My problem with that quote is that there is no compressive load on the wire spoke. There’s no need to even discuss compressive loads on wire spoked wheels. I’ll agree that the spoke is elongated through tension and it shortens with loading of the rim because of a reduction in tension. The rim is compressed but the spokes don’t experience compression of any kind. Brandt is looking at compression and tension as they are simply forces with the opposite sign. Again, that is not the case.

Consider what happens if you loosen the nipple on a tensioned spoke. Tension decreases as the nipple is loosened. Is the spoke undergoing compression? Obviously not. When the rim deforms under compression only the rim experiences compression. The spoke experiences a decrease in tension. Of course the other spokes pick up that decrease by increasing in tension.
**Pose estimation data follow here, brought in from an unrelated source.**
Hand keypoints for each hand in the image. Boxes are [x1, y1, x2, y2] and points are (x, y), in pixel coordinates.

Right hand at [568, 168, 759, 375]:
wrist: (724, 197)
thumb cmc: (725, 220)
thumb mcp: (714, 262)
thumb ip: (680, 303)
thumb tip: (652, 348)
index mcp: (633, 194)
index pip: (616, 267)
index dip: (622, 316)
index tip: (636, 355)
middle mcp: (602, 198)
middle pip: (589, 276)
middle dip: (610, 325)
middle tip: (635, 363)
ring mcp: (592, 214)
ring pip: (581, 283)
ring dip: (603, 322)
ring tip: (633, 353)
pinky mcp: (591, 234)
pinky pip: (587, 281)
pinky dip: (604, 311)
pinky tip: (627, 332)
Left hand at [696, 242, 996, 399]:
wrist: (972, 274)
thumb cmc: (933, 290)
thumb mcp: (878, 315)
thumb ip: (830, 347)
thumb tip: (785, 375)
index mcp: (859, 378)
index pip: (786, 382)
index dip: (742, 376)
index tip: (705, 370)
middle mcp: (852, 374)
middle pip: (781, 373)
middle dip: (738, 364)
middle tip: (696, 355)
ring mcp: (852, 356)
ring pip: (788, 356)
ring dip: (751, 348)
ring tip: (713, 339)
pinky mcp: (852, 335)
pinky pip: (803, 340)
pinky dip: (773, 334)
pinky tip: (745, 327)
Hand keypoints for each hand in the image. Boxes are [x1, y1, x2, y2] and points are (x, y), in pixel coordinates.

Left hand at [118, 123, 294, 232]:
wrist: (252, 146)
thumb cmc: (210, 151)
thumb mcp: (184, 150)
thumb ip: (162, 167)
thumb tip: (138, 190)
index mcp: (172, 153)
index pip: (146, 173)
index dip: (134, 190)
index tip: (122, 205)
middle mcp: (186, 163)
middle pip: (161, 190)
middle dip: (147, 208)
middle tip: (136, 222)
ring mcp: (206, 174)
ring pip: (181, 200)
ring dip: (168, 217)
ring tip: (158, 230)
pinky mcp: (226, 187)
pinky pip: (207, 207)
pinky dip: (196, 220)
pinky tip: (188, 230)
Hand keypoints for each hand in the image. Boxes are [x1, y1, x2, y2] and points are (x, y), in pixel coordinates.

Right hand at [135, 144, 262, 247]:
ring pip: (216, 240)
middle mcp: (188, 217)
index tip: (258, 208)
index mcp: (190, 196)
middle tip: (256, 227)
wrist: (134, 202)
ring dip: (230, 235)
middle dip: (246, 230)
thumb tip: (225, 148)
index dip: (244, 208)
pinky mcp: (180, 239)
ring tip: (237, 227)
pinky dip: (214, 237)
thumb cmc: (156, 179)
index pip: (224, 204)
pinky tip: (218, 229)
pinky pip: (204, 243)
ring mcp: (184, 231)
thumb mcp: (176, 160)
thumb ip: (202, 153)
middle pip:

Yes, but... A wooden spoked wheel (or car wheel) is compressed by the weight of the vehicle. The rim is compressed...I prefer to say deformed...by the weight of the vehicle. But that’s where the comparison ends. The wire spoke of a wheel doesn’t undergo the same compressive forces as the wooden spoke does. In a double wall bicycle rim, the wire spoke is hanging in the space between the walls of the rim. There is nothing pushing up on the spoke at all. This is why the load hangs from the rim at the top of the wheel instead of standing on the spokes. There’s nothing but air to stand on.


The highlighted sentence is what I see as his biggest mistake. He is treating compression and tension as an algebraic sum as if when compression goes up, tension decreases. That is not the case. Think of the wooden spoked wheel. I agree that the bottom spokes of the wooden spoked wheel get shorter under load because they are being compressed. However, when the load is removed and the wooden spokes lengthen, they can’t be said to be lengthening due to an increase in tension because the wooden spokes are never in tension. They are only being decompressed. In other words, compression becomes zero but tension is also zero.
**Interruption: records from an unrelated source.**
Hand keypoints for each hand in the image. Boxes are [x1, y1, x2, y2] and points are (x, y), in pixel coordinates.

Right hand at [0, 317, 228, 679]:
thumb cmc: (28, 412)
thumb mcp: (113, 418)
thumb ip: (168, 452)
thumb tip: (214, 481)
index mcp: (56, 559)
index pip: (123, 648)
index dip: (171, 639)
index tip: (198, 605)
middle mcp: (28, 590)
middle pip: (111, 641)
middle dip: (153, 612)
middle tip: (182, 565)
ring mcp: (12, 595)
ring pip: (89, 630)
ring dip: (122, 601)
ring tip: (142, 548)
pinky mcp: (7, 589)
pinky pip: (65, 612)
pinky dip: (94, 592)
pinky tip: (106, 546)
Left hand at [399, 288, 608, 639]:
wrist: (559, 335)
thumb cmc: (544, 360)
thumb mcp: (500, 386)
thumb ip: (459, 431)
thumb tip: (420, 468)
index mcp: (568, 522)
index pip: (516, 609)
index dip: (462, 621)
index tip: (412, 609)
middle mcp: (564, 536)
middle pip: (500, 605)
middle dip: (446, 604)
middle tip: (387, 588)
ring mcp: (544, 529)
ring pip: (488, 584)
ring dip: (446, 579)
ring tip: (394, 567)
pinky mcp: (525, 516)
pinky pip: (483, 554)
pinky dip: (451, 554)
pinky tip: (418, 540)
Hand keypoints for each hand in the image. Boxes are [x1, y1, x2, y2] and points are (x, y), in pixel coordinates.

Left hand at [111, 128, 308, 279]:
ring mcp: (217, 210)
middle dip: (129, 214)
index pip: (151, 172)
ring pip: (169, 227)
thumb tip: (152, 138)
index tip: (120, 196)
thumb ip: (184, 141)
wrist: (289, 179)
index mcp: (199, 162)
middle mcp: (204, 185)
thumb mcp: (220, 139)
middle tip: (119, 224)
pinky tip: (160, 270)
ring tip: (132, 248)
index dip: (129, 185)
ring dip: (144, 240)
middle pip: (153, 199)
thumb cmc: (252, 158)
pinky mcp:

The opposite happens in a tensioned wire wheel. The spokes are lengthen through tension and when the rim deforms under load, the spokes shorten but that is because tension is decreasing. The wire spoke itself is never under a load other than tension. Tension goes back up as the rim is unloaded but compression on the spoke itself is zero.

In short, compression and tension aren’t added to find the force on the spokes of either a wooded spoke or wire spoke. The force on each is either compression or tension but not both. That holds for any discussion of compression and tension. An object can’t be pulled and pushed from the same point at the same time so compression and tension aren’t algebraical connected.

Your English is excellent and far better than my ___(insert any language here). My objection is to the use of the term compression (except when talking about the rim) with regard to a wire spoke. To compress something you have to have a force that is pushing on the object. There is nothing to push on when it comes to a wire spoke.